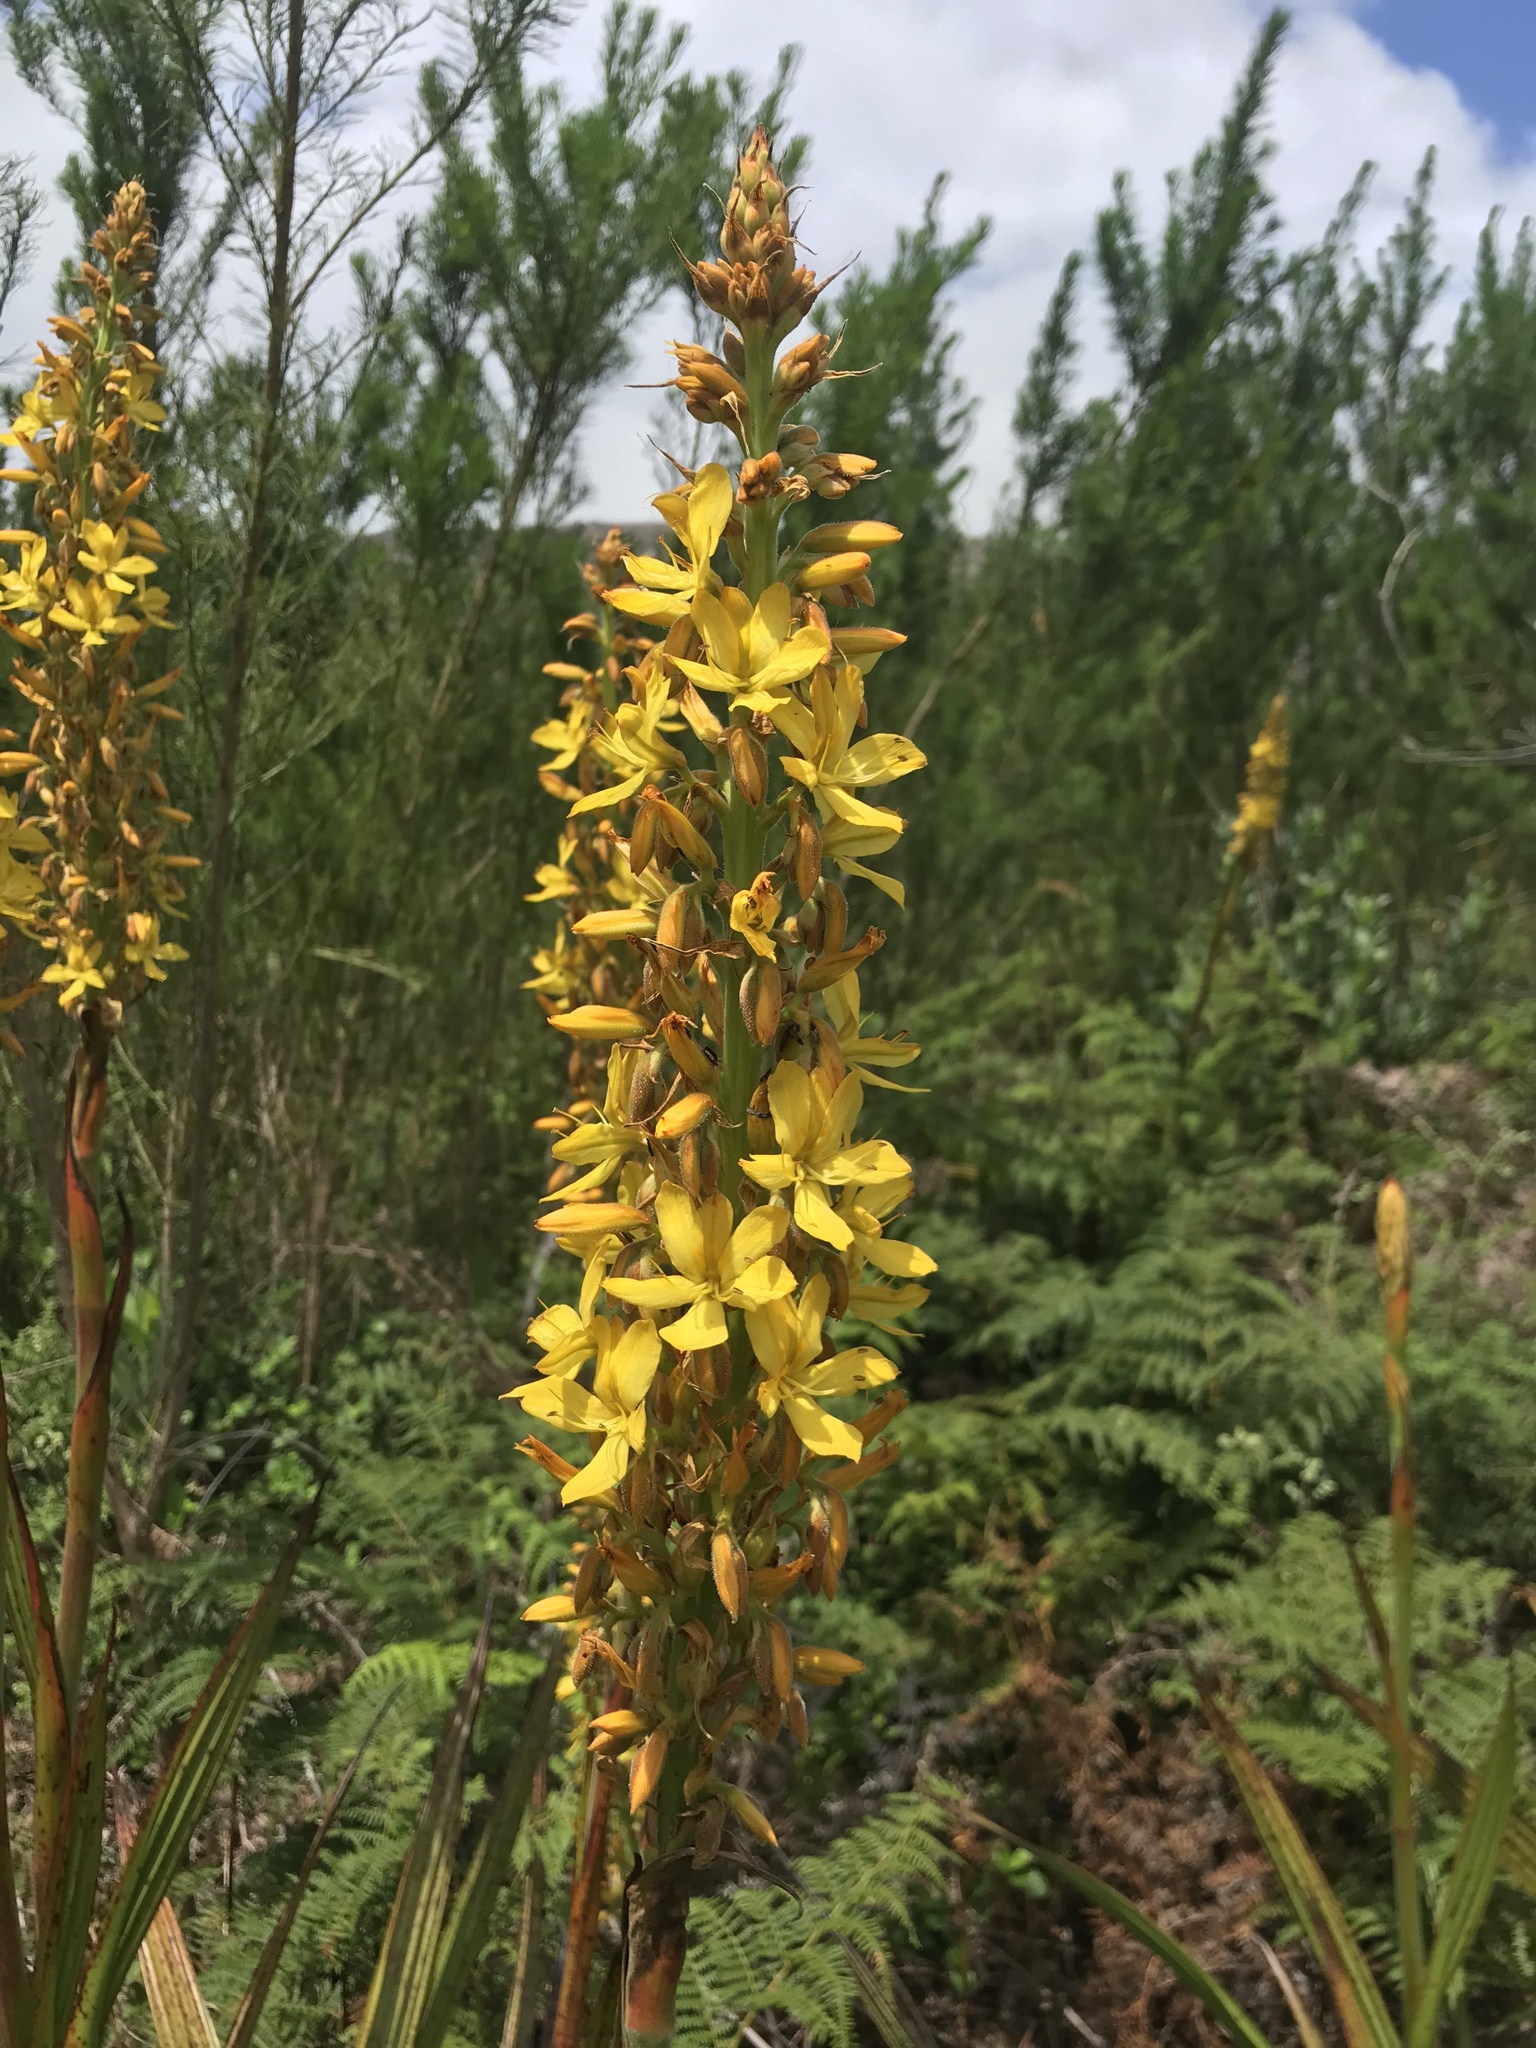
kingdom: Plantae
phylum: Tracheophyta
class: Liliopsida
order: Commelinales
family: Haemodoraceae
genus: Wachendorfia
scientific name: Wachendorfia thyrsiflora
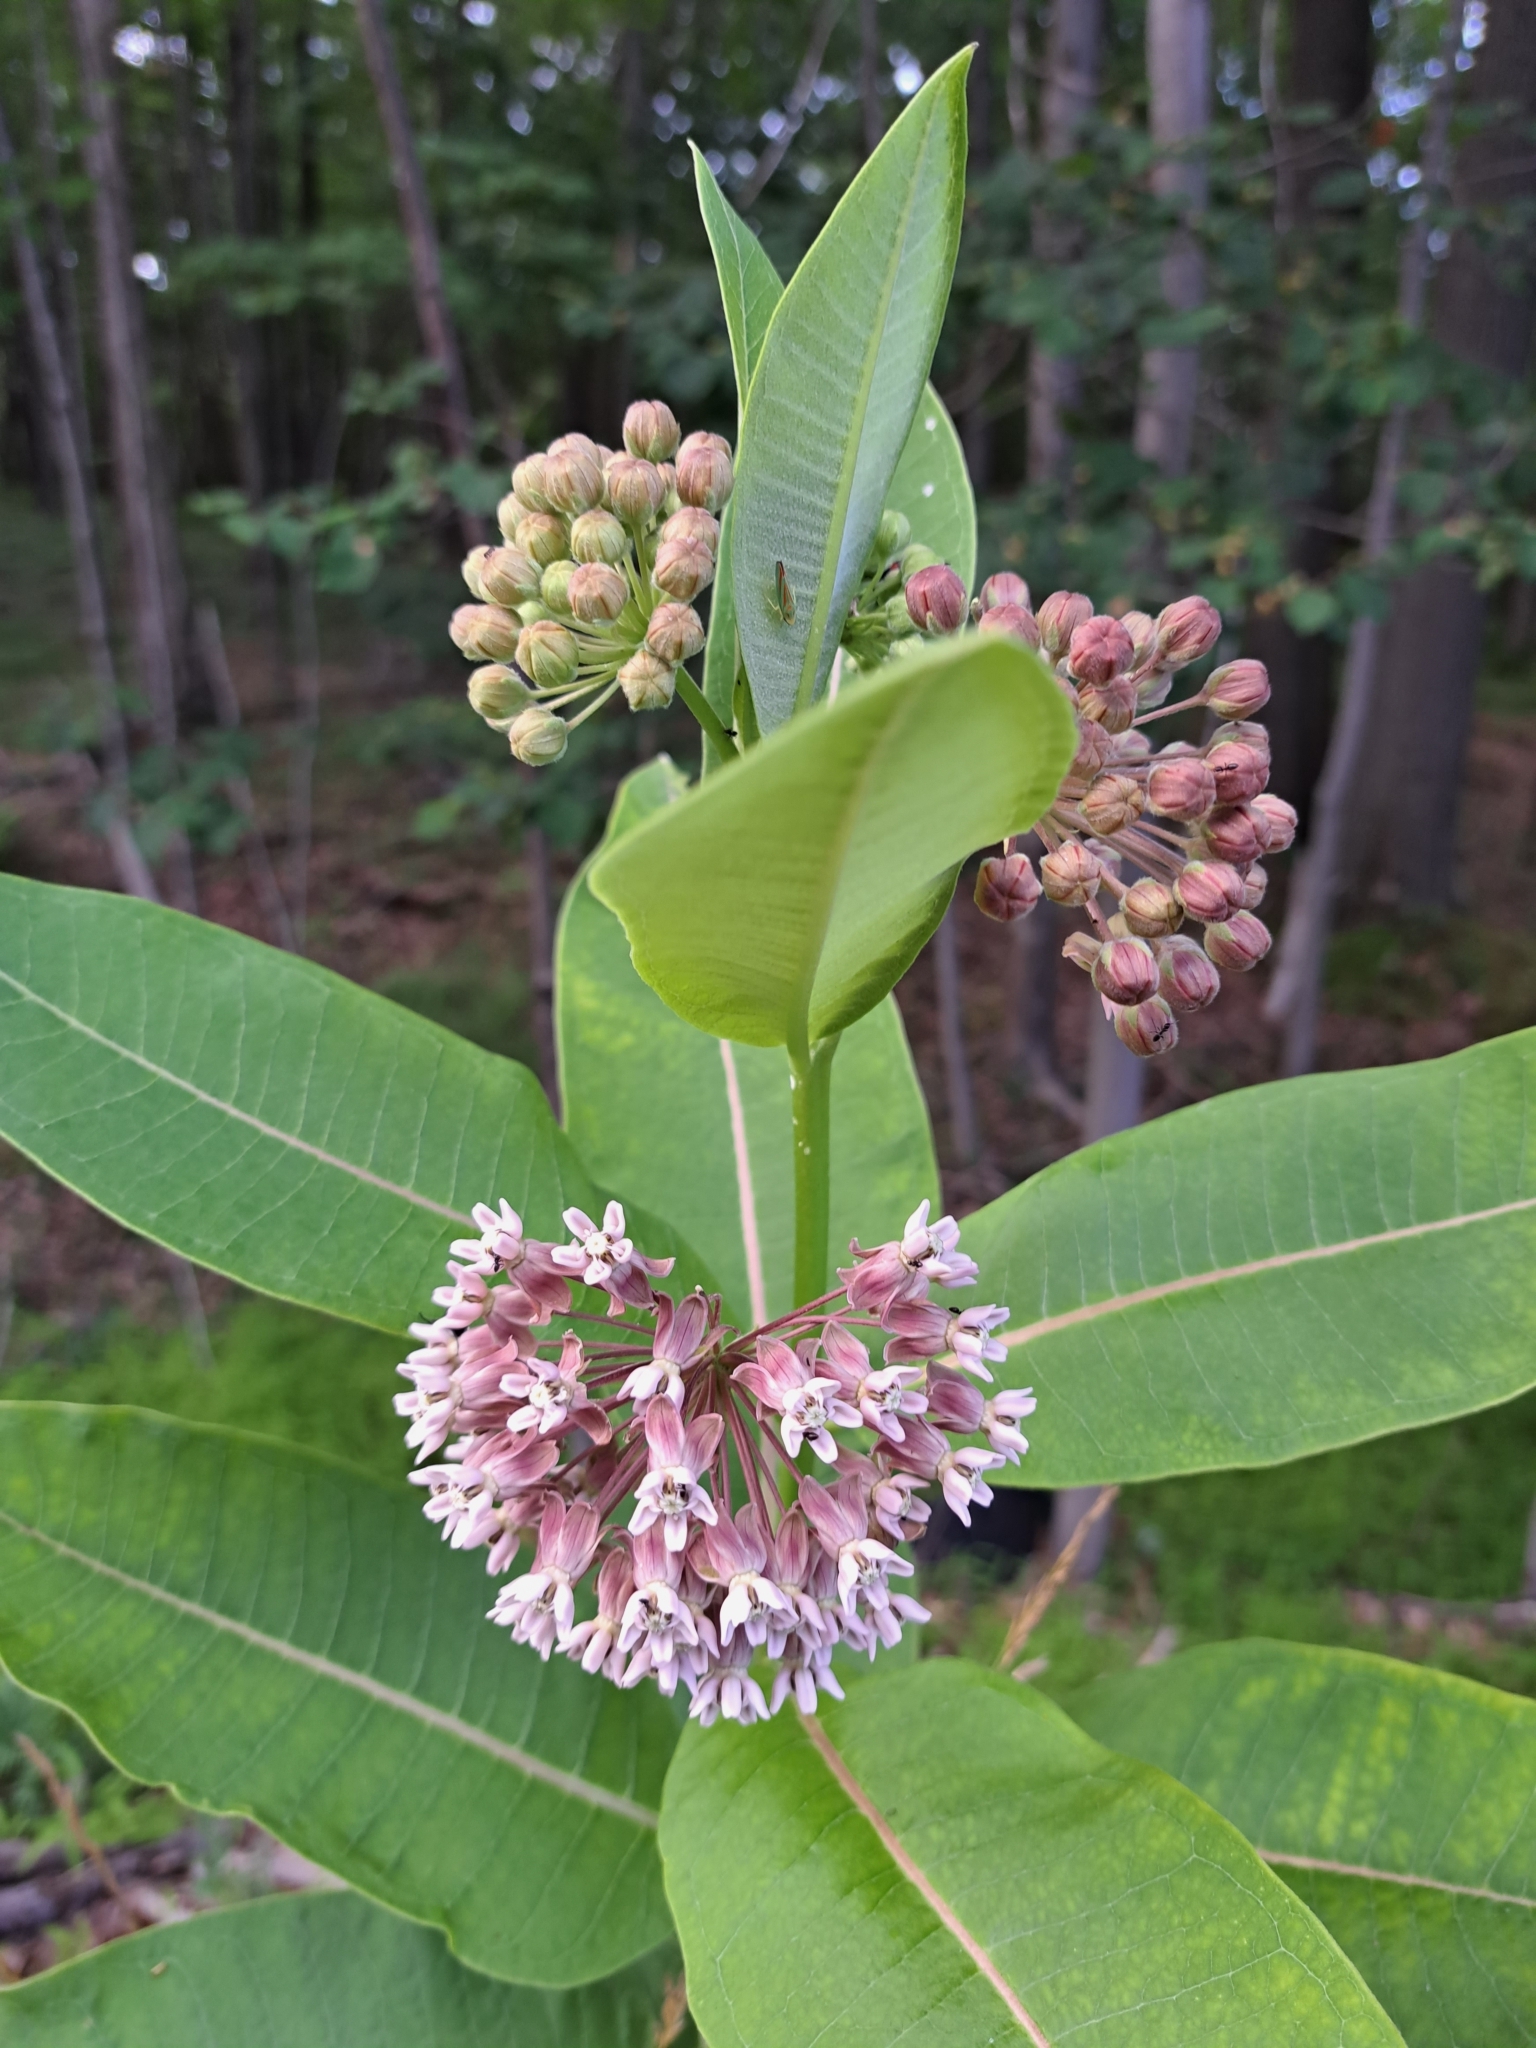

■ ■ ■ ■ ■

- [EXERCISE DIRECTIONS]: Please copy every line of the rows above word for word, leaving out the pictures.

- [EXERCISE RESULT]:
kingdom: Plantae
phylum: Tracheophyta
class: Liliopsida
order: Commelinales
family: Haemodoraceae
genus: Wachendorfia
scientific name: Wachendorfia thyrsiflora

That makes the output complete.